Gobernar es en gran medida una campaña electoral. Rajoy lo ignoró  -o lo despreció-, por eso se quedó sin mayoría absoluta tras incumplir lo que había prometido. Fue una estafa, una imperdonable estafa que ha terminado en la necesidad de que ahora Pablo Casado trate de conseguir nada menos que el lavado de cara del Partido Popular, que es como dejar sin betún la de un beduino después de la Cabalgata. Tela de estropajo y jabón.

- **Datos suministrados**
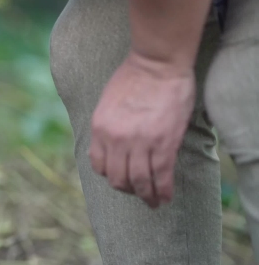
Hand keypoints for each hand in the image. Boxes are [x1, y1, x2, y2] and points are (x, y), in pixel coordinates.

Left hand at [89, 52, 195, 207]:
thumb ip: (108, 126)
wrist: (157, 62)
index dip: (109, 175)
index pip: (98, 164)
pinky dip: (163, 190)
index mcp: (100, 129)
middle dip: (128, 190)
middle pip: (117, 178)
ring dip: (146, 196)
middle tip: (138, 194)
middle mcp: (115, 140)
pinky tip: (166, 197)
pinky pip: (161, 175)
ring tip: (154, 202)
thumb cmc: (135, 77)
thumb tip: (112, 145)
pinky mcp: (163, 143)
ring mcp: (139, 143)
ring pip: (139, 181)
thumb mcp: (108, 103)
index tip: (120, 177)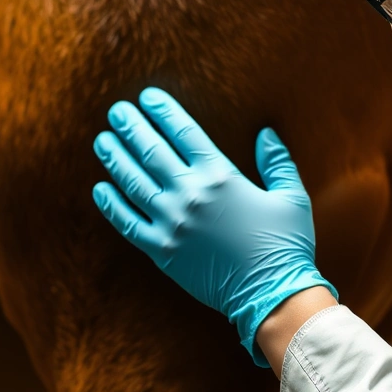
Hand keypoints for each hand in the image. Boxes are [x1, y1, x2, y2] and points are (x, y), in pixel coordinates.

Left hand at [91, 87, 336, 365]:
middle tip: (116, 111)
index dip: (163, 111)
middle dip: (131, 127)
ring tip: (102, 140)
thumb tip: (266, 133)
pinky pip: (127, 223)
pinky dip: (111, 205)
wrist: (272, 295)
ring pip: (133, 182)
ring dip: (115, 158)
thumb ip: (277, 161)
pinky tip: (100, 189)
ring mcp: (172, 222)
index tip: (147, 97)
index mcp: (220, 176)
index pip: (183, 132)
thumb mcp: (291, 197)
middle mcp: (190, 194)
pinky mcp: (161, 250)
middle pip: (151, 151)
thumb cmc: (286, 245)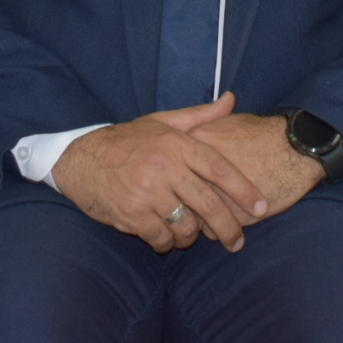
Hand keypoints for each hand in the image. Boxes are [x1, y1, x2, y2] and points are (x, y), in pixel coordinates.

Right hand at [52, 93, 268, 253]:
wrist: (80, 159)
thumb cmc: (127, 141)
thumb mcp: (162, 122)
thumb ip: (199, 116)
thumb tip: (231, 99)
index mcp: (175, 143)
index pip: (218, 168)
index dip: (243, 189)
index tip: (261, 207)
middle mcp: (163, 167)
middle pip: (208, 204)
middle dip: (229, 227)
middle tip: (238, 242)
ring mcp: (146, 192)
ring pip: (186, 227)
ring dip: (192, 237)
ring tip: (191, 235)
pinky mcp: (130, 214)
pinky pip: (160, 238)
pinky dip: (166, 243)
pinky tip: (165, 238)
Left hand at [187, 112, 325, 232]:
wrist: (297, 147)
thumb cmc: (263, 133)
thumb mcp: (227, 124)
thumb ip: (202, 135)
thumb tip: (185, 153)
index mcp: (194, 145)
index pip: (171, 172)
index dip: (177, 182)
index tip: (182, 187)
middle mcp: (200, 171)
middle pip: (178, 198)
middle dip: (183, 207)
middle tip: (191, 210)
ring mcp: (217, 194)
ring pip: (194, 219)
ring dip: (200, 224)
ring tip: (212, 221)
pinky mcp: (235, 215)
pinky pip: (214, 232)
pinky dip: (219, 232)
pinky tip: (229, 224)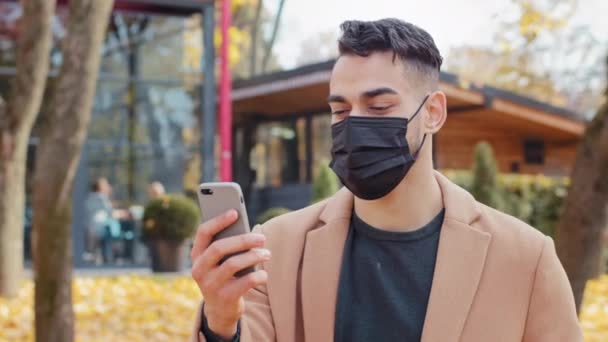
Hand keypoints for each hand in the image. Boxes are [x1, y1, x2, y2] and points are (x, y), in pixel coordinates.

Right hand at [191, 210, 270, 338]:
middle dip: (243, 240)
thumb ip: (228, 245)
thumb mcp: (220, 261)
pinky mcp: (224, 298)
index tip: (235, 212)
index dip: (218, 220)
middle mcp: (199, 270)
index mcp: (197, 255)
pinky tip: (264, 274)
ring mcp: (210, 285)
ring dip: (254, 256)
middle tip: (262, 238)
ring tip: (267, 253)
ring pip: (233, 264)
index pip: (203, 232)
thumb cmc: (224, 275)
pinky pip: (245, 282)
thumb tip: (250, 230)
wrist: (220, 310)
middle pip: (219, 248)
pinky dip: (258, 276)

- **Trabajo requerido**
Transcribe, sin cambiar nada, el pasaje del extracto de página que va de "Gobernar es en" a "estropajo y jabón.".

- **Resultado de la tarea**
Gobernar es en gran medida una campaña electoral. Rajoy lo ignoró  -o lo despreció-, por eso se quedó sin mayoría absoluta tras incumplir lo que había prometido. Fue una estafa, una imperdonable estafa que ha terminado en la necesidad de que ahora Pablo Casado trate de conseguir nada menos que el lavado de cara del Partido Popular, que es como dejar sin betún la de un beduino después de la Cabalgata. Tela de estropajo y jabón.